Эти слова вызвали вихрь возмущения на галерее. Посреди оглушительного шума с передней скамьи поднялся изможденный человек. Вытягивая вверх правую руку, он призывал к спокойствию, в то время как его соседи успокаивали разбушевавшегося Якова.
– Тише… тише… Доктор Альберти[26] хочет говорить.
В этих восклицаниях звучало уважение, которым доктор явно пользовался и на скамьях аристократии, и на галереях для простолюдинов. Подождав, пока установится тишина, доктор заговорил, задыхаясь и заикаясь от волнения.
– Высокопреосвященный! Высокочтимый де Доминис! Ты прибыл сюда из богатого и развращенного мира, где процветают академии, но где одновременно пылают костры. В один прекрасный день обитающие но ту сторону моря пожалеют, что пробудили демонов любопытства, которые ведут в геенну огненную, господи, помилуй нас! Может ли ваша ученость гарантировать, что дьявольские сомнения не проникнут и к нам? Здесь, у самой черты, куда подступили страшные османы, мы уцелели лишь благодаря несокрушимой вере и героическому самопожертвованию. Продолжай утверждать именно это, предстоятель! Такую веру и такое геройство…
Доминис изумленно смотрел па возбужденного оратора, стоявшего перед ним. Доктор словно бы даже перестал заикаться, хотя и трепетал всем телом, точно тростинка на ветру, взгляд его пылал, а сам он на глазах таял от жара своих звонких слов. Блистательный стилист! Это вынужден был признать бывший преподаватель из Вероны. Тщательно отточенные фразы, произнесенные с искренним волнением, покоряли слушателей, и, воспламеняясь от их восторга, доктор с еще большей яростью наскакивал на прославленного гуманиста.
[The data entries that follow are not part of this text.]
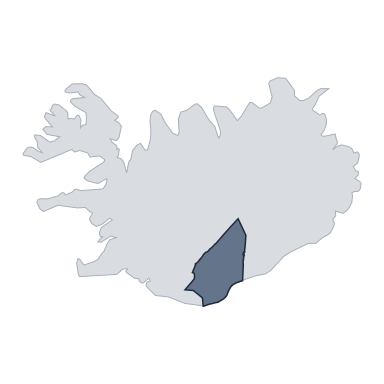 Skaftárhreppur, Suðurland, Iceland shown in context
{"feature_id": "244011B24957701647142", "entity_name": "Skaftárhreppur", "entity_type": "district", "adm_level": 2, "iso_a3": "ISL", "parent_name": "Iceland", "parent_adm1": "Suðurland", "projection": "mercator", "projection_center": [-18.128, 64.02], "detail": "fine", "context": "in_parent", "style": "filled", "palette": "slate", "viewbox_px": 384, "rotation_deg": 0, "n_neighbors": 0, "source": "geoboundaries", "source_scale": "gbopen_adm2", "svg_char_len": 7286}
<svg xmlns="http://www.w3.org/2000/svg" viewBox="0 0 384 384"><path d="M299.5,100.4L303.1,100.7L308.9,98.0L317.3,90.3L320.8,88.6L328.9,88.6L319.1,96.1L315.4,104.3L312.7,108.3L312.7,110.1L319.6,115.0L322.9,113.4L324.4,114.0L325.7,116.3L326.6,120.9L326.0,125.7L324.0,130.5L321.3,134.5L321.7,135.7L323.8,136.4L335.2,134.0L336.4,139.8L337.4,141.7L337.1,143.7L332.6,149.9L337.9,146.0L342.1,144.9L349.3,146.9L352.2,149.1L353.9,153.1L357.5,151.9L359.1,154.1L359.2,156.5L357.6,163.1L353.3,166.4L355.9,171.1L358.0,171.2L358.4,172.3L358.2,175.1L354.9,178.4L360.3,182.0L361.0,183.4L360.6,187.5L359.7,189.9L358.1,191.3L354.2,191.5L351.8,193.0L352.6,195.6L351.8,202.6L348.8,208.3L345.9,211.3L343.1,213.3L335.4,211.1L335.7,216.0L332.9,219.0L333.4,221.5L334.4,222.8L333.9,226.0L330.4,232.7L327.9,234.8L322.9,237.4L315.7,243.4L308.4,243.4L290.6,251.9L283.5,256.6L270.9,270.3L265.6,273.9L256.5,275.6L229.2,284.6L226.1,289.9L226.0,291.1L227.2,293.2L225.1,296.9L221.0,299.7L219.1,299.6L215.7,297.4L215.2,298.5L216.6,301.3L203.3,305.9L184.8,303.4L168.4,296.9L155.4,295.5L146.3,286.4L146.1,284.9L147.0,282.1L150.3,281.0L148.8,278.1L143.2,283.0L141.4,282.9L139.1,280.9L139.0,279.0L134.4,278.2L126.4,272.3L125.8,271.0L127.7,269.1L127.3,268.7L123.0,269.0L116.7,274.4L79.5,276.6L78.2,273.7L76.7,263.1L78.0,258.5L79.5,259.0L83.9,265.0L93.9,261.7L97.9,259.4L101.7,253.5L103.8,251.7L106.9,244.2L109.9,239.6L116.3,237.5L110.6,236.1L101.2,242.1L98.0,242.1L99.5,239.5L102.7,236.6L100.5,236.4L99.6,235.0L99.6,232.2L101.2,227.7L112.3,219.7L109.7,218.2L102.0,224.3L96.4,226.4L91.8,223.6L89.6,219.8L89.8,218.2L92.4,213.4L92.0,212.4L90.2,211.9L85.2,207.5L77.4,207.9L58.0,205.3L43.4,211.5L39.8,208.7L37.0,202.5L37.5,200.1L40.1,198.7L47.3,198.9L57.8,196.0L62.6,192.4L64.4,193.3L65.3,195.0L71.8,192.3L75.3,189.1L81.1,190.6L103.0,188.9L105.8,184.7L107.0,179.8L106.5,178.7L98.4,183.3L96.6,183.3L87.3,180.8L83.9,178.1L85.0,175.8L90.0,171.0L102.5,163.0L104.3,161.4L104.5,159.5L99.5,156.0L90.0,157.0L87.6,152.9L79.7,150.5L74.5,152.0L71.7,149.5L40.9,162.4L30.8,156.5L23.7,155.5L23.0,153.7L27.2,148.0L30.1,147.0L32.9,147.5L38.4,151.4L42.2,152.7L37.5,146.9L37.2,141.2L35.8,139.8L34.3,136.1L34.9,134.8L40.6,135.6L49.7,142.1L54.1,141.0L59.9,136.8L46.9,134.4L42.9,129.3L45.8,126.6L52.5,127.0L45.0,118.1L44.7,116.5L45.9,112.6L55.3,116.0L50.3,110.7L50.2,109.6L51.6,108.6L52.4,105.3L54.7,104.0L59.4,105.1L66.8,111.3L67.8,113.0L68.1,119.2L71.0,118.3L74.4,119.1L77.3,114.9L79.2,115.9L80.8,119.7L80.6,127.9L82.6,125.1L86.0,124.8L86.5,118.0L85.9,112.5L74.7,106.2L70.3,101.6L70.8,100.0L73.0,98.6L84.7,97.5L79.7,94.8L78.4,92.0L69.6,93.0L65.1,91.9L65.0,90.5L66.8,88.4L72.1,84.0L82.4,83.7L86.5,84.9L94.4,94.4L100.7,98.2L111.3,111.0L118.0,115.9L118.3,117.2L117.2,118.6L114.6,120.3L118.6,122.5L121.1,125.8L121.2,127.2L119.0,137.4L116.5,140.7L110.2,138.8L111.7,142.0L116.2,145.4L117.2,147.3L116.5,149.2L118.7,148.6L119.3,149.7L118.4,155.4L117.2,157.5L120.9,158.6L123.5,161.5L126.6,172.9L128.3,164.1L129.2,160.9L130.7,159.7L132.5,150.7L136.7,145.3L140.6,143.3L144.6,149.6L147.5,150.2L150.5,139.1L150.9,130.9L150.0,121.8L150.5,115.3L152.5,111.4L155.2,110.2L160.8,114.1L165.5,123.2L172.5,133.0L177.4,135.4L178.2,135.1L179.1,131.9L178.4,119.0L180.7,112.1L186.5,110.4L195.3,104.0L197.3,103.8L201.6,107.5L209.4,120.6L214.9,126.6L217.8,136.2L219.1,138.0L220.3,135.0L220.4,130.7L213.7,110.8L213.6,108.0L214.3,105.9L226.4,106.9L229.1,109.2L237.4,120.6L241.5,115.9L249.7,102.4L252.5,102.8L259.5,108.3L262.2,107.8L270.4,102.9L272.1,96.6L268.7,83.6L270.1,80.9L277.7,77.7L285.8,78.3L294.3,90.4L294.6,96.0L299.5,100.4Z" fill="#d9dde1" stroke="#a8b0b8" stroke-width="1"/><path d="M238.1,218.7L231.7,225.6L223.5,234.7L222.4,236.0L221.9,236.7L221.1,237.6L220.4,238.4L217.9,241.2L217.2,242.0L216.8,242.5L216.4,242.9L215.8,243.7L215.4,243.9L215.2,243.9L214.9,244.2L214.6,244.5L214.3,244.8L214.0,245.2L213.5,245.8L213.4,245.9L212.6,246.7L212.5,246.8L212.4,246.9L211.8,247.5L211.5,247.8L211.2,248.0L210.4,248.6L210.0,248.9L209.9,249.0L209.6,249.3L209.5,249.6L209.3,249.8L208.7,250.3L208.6,250.5L208.5,250.8L208.3,251.0L208.1,251.2L207.9,251.4L207.7,251.5L207.3,251.7L207.0,251.9L206.7,252.0L206.3,252.1L206.2,252.1L205.7,252.4L205.0,252.9L204.5,253.5L204.1,253.9L203.9,254.1L203.7,254.3L203.5,254.5L202.8,255.7L202.7,256.0L202.6,256.4L202.5,256.5L202.3,256.7L202.1,256.9L201.9,257.1L201.4,257.7L201.0,258.1L200.7,258.4L200.6,258.7L200.3,258.8L200.2,259.1L200.1,259.3L200.0,259.5L199.8,259.7L199.7,259.8L199.4,259.9L199.3,260.0L199.2,260.0L199.1,260.3L199.0,260.5L198.9,260.8L198.7,261.1L198.5,261.3L198.4,261.4L198.2,261.6L198.0,261.9L197.9,262.0L197.1,262.6L196.7,263.0L195.6,263.7L195.4,263.8L195.3,264.0L195.5,264.2L195.6,264.4L195.6,264.5L195.5,264.8L195.4,264.9L195.4,265.0L195.5,265.0L195.5,265.3L195.4,265.4L195.3,265.5L195.2,265.6L195.1,265.8L195.1,266.0L194.2,268.3L193.8,269.0L192.6,272.1L192.4,272.6L192.6,272.7L194.2,273.2L194.5,275.7L194.4,278.5L192.7,280.8L191.7,282.0L190.2,283.7L185.0,289.8L193.3,290.5L197.8,294.1L202.4,297.9L202.6,299.4L203.2,306.3L203.4,306.3L203.8,306.1L204.0,306.0L204.6,305.9L205.2,305.7L205.9,305.4L206.4,305.2L207.1,305.0L207.6,304.8L208.2,304.5L208.6,304.5L209.4,304.2L210.2,304.0L210.4,304.0L210.6,303.9L211.0,303.8L212.4,303.6L212.5,303.5L212.9,303.4L213.5,303.2L214.2,303.0L215.5,302.7L216.1,302.6L216.4,302.5L216.6,302.5L216.9,302.4L217.1,302.4L217.3,302.3L217.6,302.3L217.7,302.2L217.9,302.3L218.0,302.3L218.1,302.2L218.4,302.0L218.8,301.7L219.0,301.6L219.3,301.4L219.5,301.3L219.6,301.2L220.1,300.9L220.4,300.7L220.7,300.6L220.9,300.5L221.5,300.2L221.8,300.0L221.9,299.9L222.5,299.5L222.9,299.3L223.5,298.9L223.7,298.7L223.8,298.7L224.0,298.5L224.1,298.4L224.3,298.2L224.9,297.7L225.3,297.3L226.3,296.2L226.6,295.6L226.7,295.4L226.9,295.2L227.0,294.9L227.1,294.6L227.2,294.3L227.4,293.9L227.5,293.6L227.5,293.4L227.7,292.8L227.8,292.7L228.0,292.3L228.1,292.1L228.2,291.9L228.3,291.7L228.3,291.4L228.4,291.2L228.5,291.1L228.6,290.8L228.8,290.4L229.0,290.1L229.1,289.9L229.2,289.7L229.3,289.4L229.4,289.2L229.7,288.7L229.8,288.6L229.8,288.4L229.9,288.2L230.0,287.9L230.3,287.7L230.6,287.2L230.8,286.9L231.1,286.5L231.5,286.1L231.8,285.8L232.0,285.6L232.0,285.4L232.3,285.3L232.7,285.0L233.0,284.8L233.3,284.5L233.6,284.3L234.0,284.1L234.5,283.8L234.9,283.6L235.1,283.5L235.3,283.4L235.5,283.4L236.1,283.0L236.9,282.6L237.6,282.3L237.9,282.3L238.5,282.1L238.8,282.0L238.9,281.9L239.1,281.9L239.4,281.7L239.7,281.6L240.3,281.4L240.5,281.3L240.8,281.2L241.0,281.2L241.3,281.1L241.8,280.9L242.4,280.7L242.6,280.7L243.3,264.5L243.1,261.7L243.1,261.3L243.2,261.0L243.3,260.8L243.3,260.7L243.3,260.3L243.4,260.2L243.4,259.9L243.4,259.7L243.5,259.5L243.5,259.4L243.6,259.1L243.5,258.9L243.6,258.7L243.5,258.4L243.5,258.2L243.5,257.9L243.5,257.7L243.7,257.4L243.6,257.2L243.6,256.9L243.7,256.7L243.8,256.4L243.8,256.2L243.8,255.9L244.0,255.8L243.9,255.7L244.0,255.7L244.0,255.4L244.0,255.2L243.9,255.0L243.8,254.9L243.8,254.7L243.9,254.4L244.0,254.4L243.9,254.2L243.8,253.9L243.8,253.7L243.7,253.7L243.8,253.6L243.7,253.5L243.6,253.4L243.4,253.3L243.5,253.2L243.6,252.9L243.6,252.6L243.8,252.4L243.9,252.2L244.0,252.2L244.2,251.9L244.3,251.9L244.3,252.0L244.5,252.1L244.7,251.9L244.8,251.9L244.8,251.7L244.7,251.6L244.5,251.3L245.1,246.7L245.9,235.3L242.1,227.2L238.1,218.7Z" fill="#64748b" stroke="#1e293b" stroke-width="1.5"/></svg>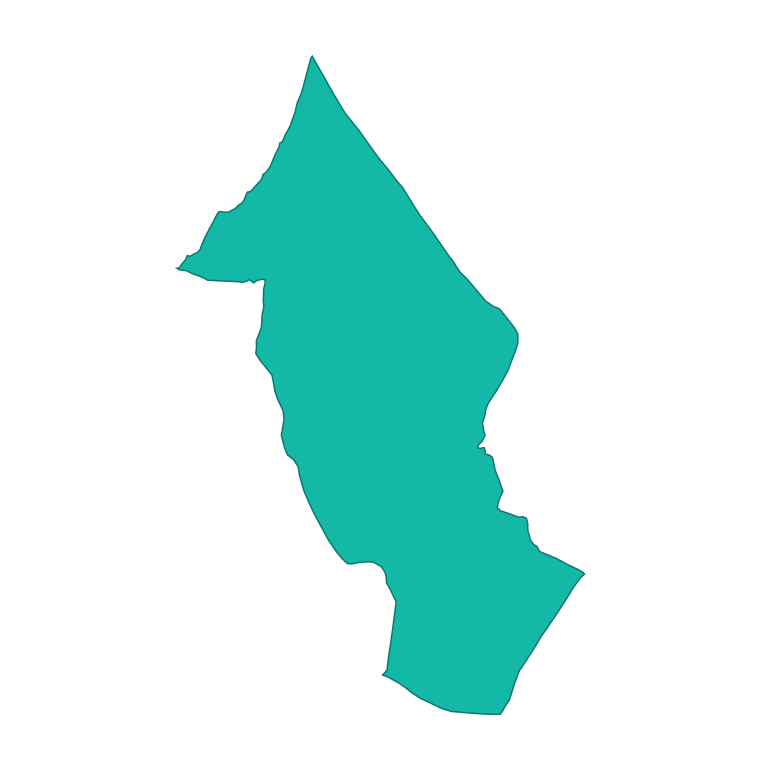 Barclayville, Grand Kru, Liberia, rotated 95°
{"feature_id": "62588387B34130334496008", "entity_name": "Barclayville", "entity_type": "district", "adm_level": 2, "iso_a3": "LBR", "parent_name": "Liberia", "parent_adm1": "Grand Kru", "projection": "mercator", "projection_center": [-8.19, 4.713], "detail": "fine", "context": "isolated", "style": "filled", "palette": "teal", "viewbox_px": 768, "rotation_deg": 95, "n_neighbors": 0, "source": "geoboundaries", "source_scale": "gbopen_adm2", "svg_char_len": 3125}
<svg xmlns="http://www.w3.org/2000/svg" viewBox="0 0 768 768"><g transform="rotate(95 384 384)"><path d="M63.7,484.1L66.1,485.3L77.3,487.3L84.0,488.5L94.2,490.2L103.1,492.1L110.9,494.8L121.6,496.4L128.5,498.3L135.2,500.0L140.4,502.2L144.1,504.0L148.9,505.6L151.4,506.4L152.1,506.6L152.8,508.7L156.8,509.2L165.2,512.5L172.0,514.6L177.7,516.5L183.6,520.1L185.7,522.7L186.3,522.8L190.5,523.7L194.5,526.6L198.7,529.8L202.9,532.8L204.2,534.5L204.7,536.7L207.6,537.9L212.1,539.1L216.0,541.2L218.4,544.3L222.2,547.5L223.9,550.3L226.2,553.8L226.8,557.6L226.7,559.4L226.5,561.4L227.0,563.5L229.1,564.8L233.3,566.7L240.6,569.7L245.4,571.8L253.3,575.0L260.5,577.5L265.9,578.8L269.3,581.4L271.2,584.8L273.7,588.3L273.2,591.1L277.4,592.5L282.4,596.0L286.2,598.1L286.7,600.3L288.1,597.6L288.4,590.2L290.8,584.6L291.4,582.1L292.4,577.9L294.4,572.0L296.0,568.9L294.8,537.9L294.9,536.2L295.1,533.7L293.7,530.5L291.9,527.1L294.6,522.7L291.9,519.5L290.1,513.9L290.9,511.4L294.7,511.3L299.8,512.2L305.1,511.8L311.5,511.5L317.7,510.5L321.2,510.8L325.1,511.4L332.0,511.2L338.7,511.1L347.0,513.5L351.9,514.9L359.2,514.2L362.6,514.3L364.6,514.4L370.9,509.8L379.3,501.7L385.0,496.3L393.1,494.0L400.4,492.2L408.3,488.7L419.1,482.3L427.6,480.5L437.2,481.2L443.9,481.8L444.6,481.5L449.4,479.9L456.4,477.4L463.0,474.0L463.9,472.6L467.5,467.2L474.1,462.2L482.4,460.2L498.0,454.2L504.9,450.4L510.1,447.6L519.5,442.1L543.9,426.0L555.3,416.8L558.9,413.2L561.4,410.8L566.1,404.7L566.0,400.3L564.1,393.8L562.6,385.3L562.4,378.9L566.0,371.3L566.4,370.5L571.1,366.9L575.1,365.1L581.8,364.2L587.1,360.5L595.9,355.3L599.9,352.9L626.5,354.0L638.0,354.6L641.4,354.7L653.7,355.6L664.5,356.0L668.3,355.9L672.3,358.5L674.0,360.1L675.4,354.8L679.8,345.0L680.2,344.0L684.3,336.6L689.2,329.4L694.2,319.8L695.6,315.8L698.3,308.6L701.8,299.4L704.3,288.7L704.3,286.1L704.3,270.8L704.1,257.5L703.6,246.4L703.1,242.0L702.7,239.2L701.9,238.8L699.5,237.4L694.5,235.2L688.1,231.7L680.4,229.9L674.5,228.6L668.9,227.3L660.0,224.8L657.8,224.2L648.5,219.0L634.7,211.7L628.1,208.4L622.7,205.9L611.0,199.2L596.1,190.9L581.1,183.0L577.3,181.1L571.4,178.3L560.3,171.7L555.9,167.7L554.4,169.2L551.6,175.3L547.7,185.8L543.0,196.5L537.3,214.4L532.4,217.5L530.8,221.0L526.4,224.7L521.4,226.3L518.1,227.9L510.8,228.6L505.3,230.4L504.1,234.1L505.0,238.5L502.8,245.8L500.2,256.8L497.3,260.4L493.5,260.1L487.4,258.7L480.6,256.2L471.2,260.3L466.7,262.5L460.0,265.8L453.6,267.7L447.7,269.6L445.5,273.1L445.0,277.3L441.7,277.3L438.6,278.8L439.8,282.4L439.5,285.2L436.5,284.6L432.7,281.4L426.4,278.9L422.1,280.5L413.9,282.6L412.1,282.1L407.2,280.8L401.0,280.4L397.1,279.5L393.9,278.4L381.8,271.8L369.0,265.7L359.7,261.7L350.5,259.1L339.8,256.0L332.5,254.3L322.9,254.9L322.2,255.3L316.6,259.0L308.9,266.1L299.0,275.6L297.1,282.1L292.3,290.2L281.7,300.8L273.2,309.3L266.0,317.9L260.7,322.3L255.7,325.8L251.9,329.6L243.7,336.4L227.2,350.1L221.0,355.6L212.3,363.3L206.8,367.6L203.9,369.8L187.2,382.1L180.3,389.2L170.3,398.1L164.9,403.6L161.1,407.3L154.8,413.0L142.6,423.4L134.6,430.1L117.3,446.6L98.7,460.1L84.7,469.6L71.6,478.7L63.7,484.1Z" fill="#14b8a6" stroke="#0f766e" stroke-width="1.5"/></g></svg>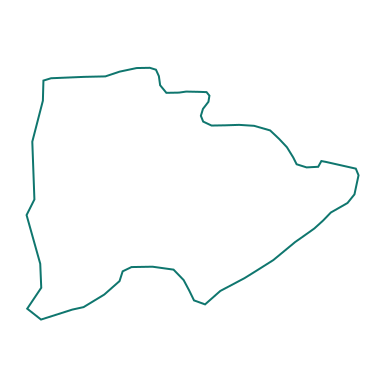 outline of Lipkovo, rotated 269°
{"feature_id": "MKD-2920", "entity_name": "Lipkovo", "entity_type": "Statistical Region", "adm_level": 1, "iso_a3": "MKD", "parent_name": "North Macedonia", "parent_adm1": "", "projection": "albers", "projection_center": [21.587, 42.142], "detail": "fine", "context": "isolated", "style": "outline", "palette": "teal", "viewbox_px": 384, "rotation_deg": 269, "n_neighbors": 0, "source": "natural_earth", "source_scale": "10m", "svg_char_len": 956}
<svg xmlns="http://www.w3.org/2000/svg" viewBox="0 0 384 384"><g transform="rotate(269 192 192)"><path d="M78.2,25.2L98.9,39.6L122.9,39.0L171.8,26.2L174.5,27.6L187.3,34.3L245.1,33.2L285.9,44.5L306.0,45.4L308.2,53.1L309.0,86.2L309.1,107.4L313.6,121.7L316.9,138.8L316.9,152.0L314.9,158.1L308.4,160.9L299.3,162.0L291.6,168.1L291.6,180.7L292.5,187.9L292.0,201.1L291.6,208.3L288.0,211.1L281.9,210.0L274.9,204.4L268.0,202.2L262.2,204.4L258.1,212.7L258.1,226.5L258.3,240.3L257.1,255.2L252.2,271.2L243.6,280.0L235.1,287.7L224.8,293.8L217.9,297.1L214.6,307.0L215.0,318.6L220.7,321.9L219.6,327.0L212.5,356.2L205.8,358.8L186.8,354.4L178.3,347.3L169.1,330.5L161.2,322.6L153.4,313.7L147.3,304.8L140.2,294.3L122.5,272.1L112.3,255.3L104.9,242.9L92.6,218.6L79.4,203.1L83.6,192.1L93.3,187.6L104.1,182.1L114.7,172.2L118.0,151.2L118.0,130.2L113.9,121.3L104.2,118.0L91.0,102.5L78.8,81.6L76.5,70.2L67.1,38.8L78.2,25.2Z" fill="none" stroke="#0f766e" stroke-width="2"/></g></svg>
– Мы не такие уж невежды, монсеньор, голодранцы и бродяги… как это кажется вашей высокоучености! Град сей существует издавна, подобно Венеции, и был он некогда могущественнее повелительницы Адриатики, в давние времена принадлежа короне Звонимира.[27] Довольно читают у нас, и многие добрые книги переведены на наш пастуший язык, который обладает своим собственным стилем и грамматикой, а поэтическое слово наше – хотя бы Марка Марулича[28] – слышно было далеко.